Financial advisors are not popular amongst a lot of personal finance experts and bloggers. These pundits point to the fact that studies have shown that most financial advisors cannot consistently outperform an index fund tied to the S&P 500 and for those sub-par results financial advisors charge fees that further reduce your portfolio’s returns. It’s pretty easy to conclude that under the best of circumstances you get a financial advisor that can’t outperform a standard index fund and in more egregious situations you can get a financial advisor that does not have your best interests in mind and may actually do more harm than good. I’ve used a financial advisor since 2015. Why?
Why do I use a financial advisor to manage part of my investments?
First, I try to take the Bernie Madoff scenario off the table of possible options by picking a financial advisor that is legally bound to act in my best interests. This type of advisor is held to a fiduciary standard. Fiduciary advisors must put their clients’ interests before their own. They are fee-only advisors because they don’t accept commissions on the investments they recommend. Make sure you work with a fiduciary advisor and NOT an advisor that only meets the suitability standard.
The second thing I do is I have direct access to the account where my investments are held and my advisor does not have the ability to withdraw any funds from this account except for his standard management fee. Therefore, I always know what my advisor has me invested in and he has limited ability to withdraw any funds. You should make sure any advisor accounts you have are set-up the same way.
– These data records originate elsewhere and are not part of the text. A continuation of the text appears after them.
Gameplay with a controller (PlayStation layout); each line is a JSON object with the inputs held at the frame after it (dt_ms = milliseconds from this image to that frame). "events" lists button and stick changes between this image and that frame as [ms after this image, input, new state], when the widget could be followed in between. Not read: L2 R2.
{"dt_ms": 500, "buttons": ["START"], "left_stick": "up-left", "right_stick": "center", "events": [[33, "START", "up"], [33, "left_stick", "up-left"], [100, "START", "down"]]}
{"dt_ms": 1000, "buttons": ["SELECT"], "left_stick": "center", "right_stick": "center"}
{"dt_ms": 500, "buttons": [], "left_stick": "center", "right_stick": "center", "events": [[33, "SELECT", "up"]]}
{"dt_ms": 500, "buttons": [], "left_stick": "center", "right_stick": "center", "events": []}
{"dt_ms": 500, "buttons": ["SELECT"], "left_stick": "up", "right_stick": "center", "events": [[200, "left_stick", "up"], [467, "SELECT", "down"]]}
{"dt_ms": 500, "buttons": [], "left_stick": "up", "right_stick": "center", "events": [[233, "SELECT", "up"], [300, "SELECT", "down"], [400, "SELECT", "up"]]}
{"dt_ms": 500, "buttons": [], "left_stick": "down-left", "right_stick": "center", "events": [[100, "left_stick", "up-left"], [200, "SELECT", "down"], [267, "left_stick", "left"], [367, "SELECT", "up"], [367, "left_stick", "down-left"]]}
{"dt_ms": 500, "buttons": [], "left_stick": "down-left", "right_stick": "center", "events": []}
I don’t consider these reasons to use an advisor but these are protections I have put in place to reduce the chance that I get involved with the wrong kind of advisor that can do me harm.
So, here are the reasons I use a financial advisor:
Get diversification beyond the stock market
The first reason I use an advisor is because I want to adequately diversify my investments across different asset classes. This means I want to diversify beyond just different stocks or mutual funds. With my investor, I am invested in equity funds, bond funds (of various types), real estate funds, and some other private placements. The goal here is to have a portfolio that is not highly correlated to the stock market. This means when the stock market goes down my portfolio should not go down as much. We haven’t seen the stock market go down much in the last ten years but when the S&P 500 dropped by almost 14% in the fourth quarter of 2018 my portfolio went up by a little less than 1% during that time. With that being said, the portfolio managed by my financial advisor has seen positive returns every year but these results have not been as good as the return from the S&P 500. That’s okay. My goal is to get solid returns from this return with much less volatility than the stock market.
Access to Investments I Could Not Invest in Otherwise
I invest in several investments introduced to me by my financial advisor. I also have access to certain investments that have minimum investment requirements that are waived or met because of the total amount my advisor invests. These investments have performed well and would not be available to me if I did not work with my advisor. You should consider whether any advisor that you pick will give you access to investments not otherwise available to you. Here is a post describing one of these investments introduced to me by my financial advisor that provides me with a solid 7% cash return.
My Advisor is my Barrier to Emotional Decision Making
Another reason I use a financial advisor is because I think people incorrectly assume that they can invest in a rational and unemotional manner even when there is panic selling in the market. I think most people cannot do invest rationally and that is why people sell investments early and buy them late. I have seen me make this mistake – in 2010 I correctly bought certain stocks when they were at very low valuations but I sold most of them after 3-4 years and after 50% or so in gains. I made money but I sold too early. My most painful example is Microsoft. I bought the stock in 2010 for about $30 per share and sold it for around $50 per share in 2015. It was still a great company in 2015 and still had room to run but I sold it to lock-in my gains. Well, Microsoft’s stock is $157 per share as of December 2019. I need a financial advisor to help me keep the emotion out of my decisions. You should think about whether you can invest without emotion and stay the course when your portfolio is down by 20% or more.
My Advisor is more than my Stock Picker
I spend several hours with my financial advisor every year discussing the financial and risk-management strategies I need to put in place to ensure I maintain my financial independence. This goes beyond stock advice – we discuss insurance, estate planning, my children’s educations, career choices, and the economy. My advisor is a great sounding board regarding my financial and risk-management decisions and I receive value from his counsel. I think a lot of people would benefit from getting this type of comprehensive wealth management advice.
I did not have a financial advisor the day I started saving my money to place in different investments. In fact, I invested much of my savings on my own for almost 15 years and I did fairly well. However, I eventually realized I needed someone to help me implement a comprehensive investment strategy. For me, finding a good financial advisor once I had some meaningful investment funds (at least $100,000) was the right decision because it put my investing on auto-pilot while I tried to earn as much money as possible during my corporate career in order to achieve financial independence. Now that I have achieved financial independence, I am going to stay with my financial advisor as I believe working with him will help me maintain my financial independence. You should think about whether the reasons I outlined above are good reasons for you to find a good financial advisor to work with.